Verzoek tot het toekennen van schadevergoeding
Ten aanzien van de door klaagster gevorderde schadevergoeding overweegt de commissie dat er geen causaal verband bestaat tussen het handelen van de zorgaanbieder en de dood van de cliënt en de als gevolg daarvan door klaagster geleden schade.
De commissie licht dit als volgt toe.
De cliënt had een historie van ernstige psychische problemen, gecombineerd met al jarenlang bestaande suïcidale gedachten die met regelmaat uitmondden in concrete plannen.

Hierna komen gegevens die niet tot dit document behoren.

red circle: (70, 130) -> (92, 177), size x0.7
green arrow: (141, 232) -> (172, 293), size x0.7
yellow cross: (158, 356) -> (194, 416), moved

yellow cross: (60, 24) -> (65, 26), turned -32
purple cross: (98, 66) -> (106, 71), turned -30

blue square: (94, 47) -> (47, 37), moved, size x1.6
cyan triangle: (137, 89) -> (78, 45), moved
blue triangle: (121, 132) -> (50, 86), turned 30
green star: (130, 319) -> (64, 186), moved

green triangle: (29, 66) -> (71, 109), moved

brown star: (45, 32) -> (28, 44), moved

De zorgaanbieder heeft getracht de cliënt te behandelen op een bij zijn problematiek passende wijze in twee instellingen van de zorgaanbieder. De commissie is van oordeel dat de zorgaanbieder de juiste stappen heeft gezet bij de behandeling van de cliënt en het aanpassen van zijn medicatie. De cliënt bleef zijn suïcidale gedachten echter behouden waardoor hij tot zijn daad is gekomen. De commissie is van oordeel dat de zorgaanbieder hier geen verwijt van kan worden gemaakt. De zorgaanbieder kan daarom volgens de commissie niet verantwoordelijk gehouden worden voor de dood van de cliënt.

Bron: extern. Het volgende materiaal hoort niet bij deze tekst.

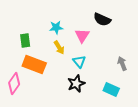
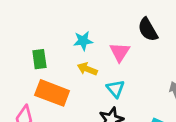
black semicircle: (102, 20) -> (148, 30), turned 36
yellow arrow: (59, 48) -> (87, 69), turned 144

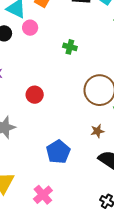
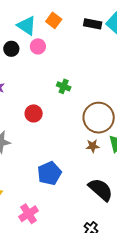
green cross: (70, 47) -> (64, 86), moved
brown star: (97, 131) -> (93, 146), moved

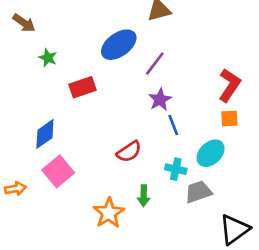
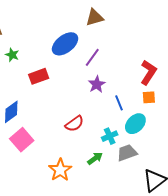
blue line: (173, 125) -> (119, 103), moved
cyan cross: (176, 169) -> (110, 136), turned -35
green arrow: (144, 196) -> (95, 158), moved, turned -126

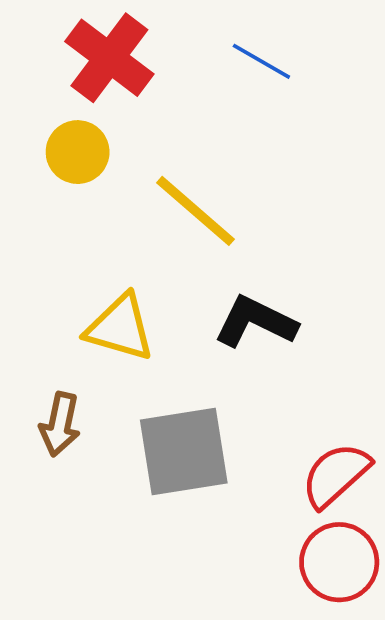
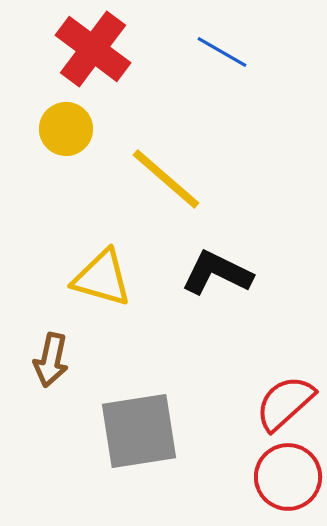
gray square: (184, 451) -> (139, 431), moved

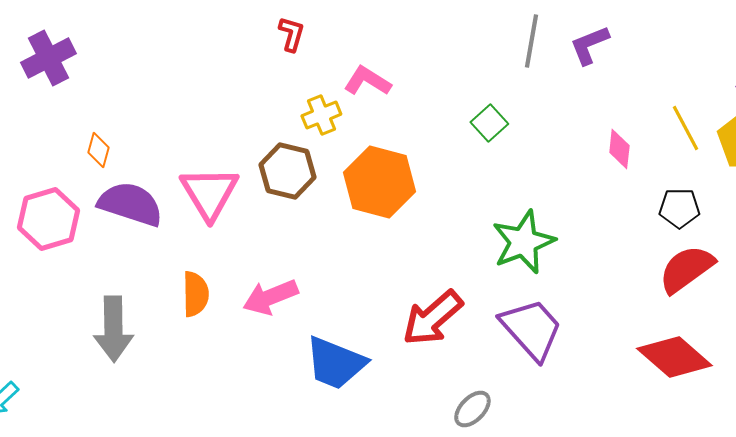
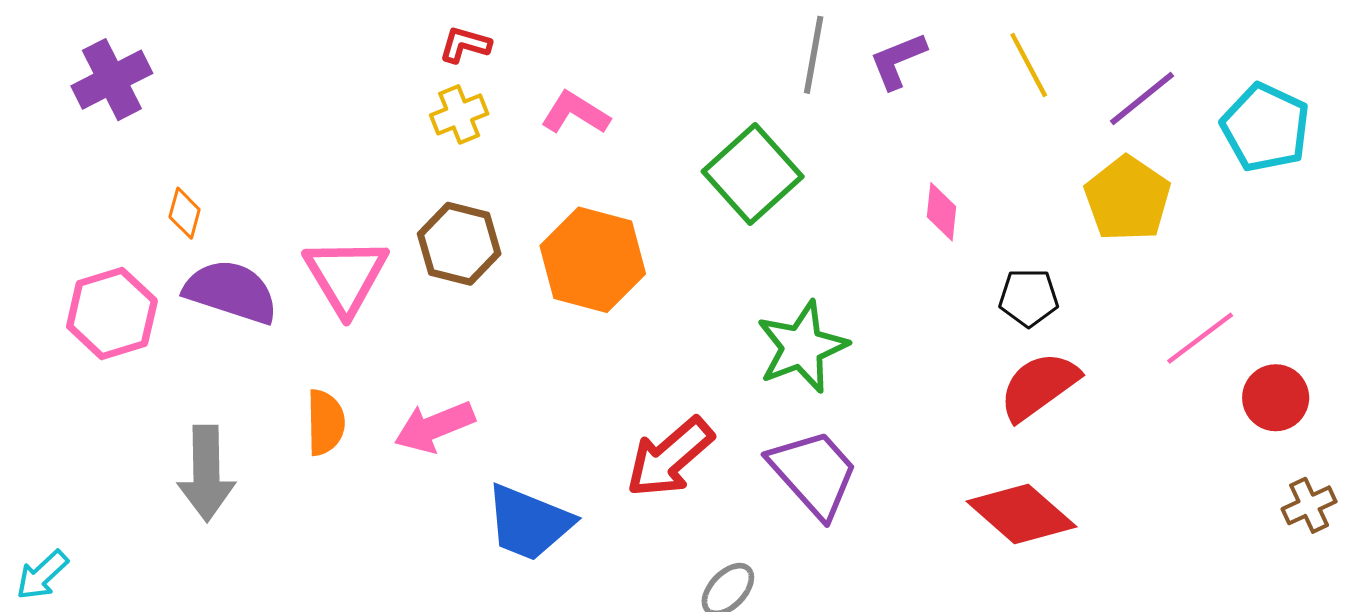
red L-shape: (291, 34) -> (465, 45), turned -90
yellow cross: (321, 115) -> (459, 114), moved
green square: (489, 123) -> (753, 174), size x1.8
yellow line: (685, 128) -> (1029, 65), moved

De commissie wijst het verzoek tot het toekennen van schadevergoeding dan ook af.
Omdat de klacht van klaagster deels gegrond is verklaard zal de commissie wel bepalen dat het door haar betaalde klachtengeld aan haar dient te worden vergoed.
Beslissing
De commissie:
– verklaart de klachtonderdelen 1 en 2 gegrond;
– verklaart klachtonderdeel 3 ongegrond;
– wijst af het verzoek tot het toekennen van schadevergoeding;
– bepaalt dat de zorgaanbieder overeenkomstig het reglement van de commissie binnen 14 dagen na verzending van dit bindend advies een bedrag van € 52,50 aan klaagster dient te vergoeden ter zake van het klachtengeld;
– wijst af het meer of anders verzochte.
Aldus beslist door de Geschillencommissie Geestelijke Gezondheidszorg, bestaande uit de heer mr. H.A. van Gameren, voorzitter, mevrouw dr. N.D. Veen, psychiater en de heer J. Zomerplaag, leden, in aanwezigheid van mevrouw mr. J.C. Quint, secretaris, op 3 december 2021.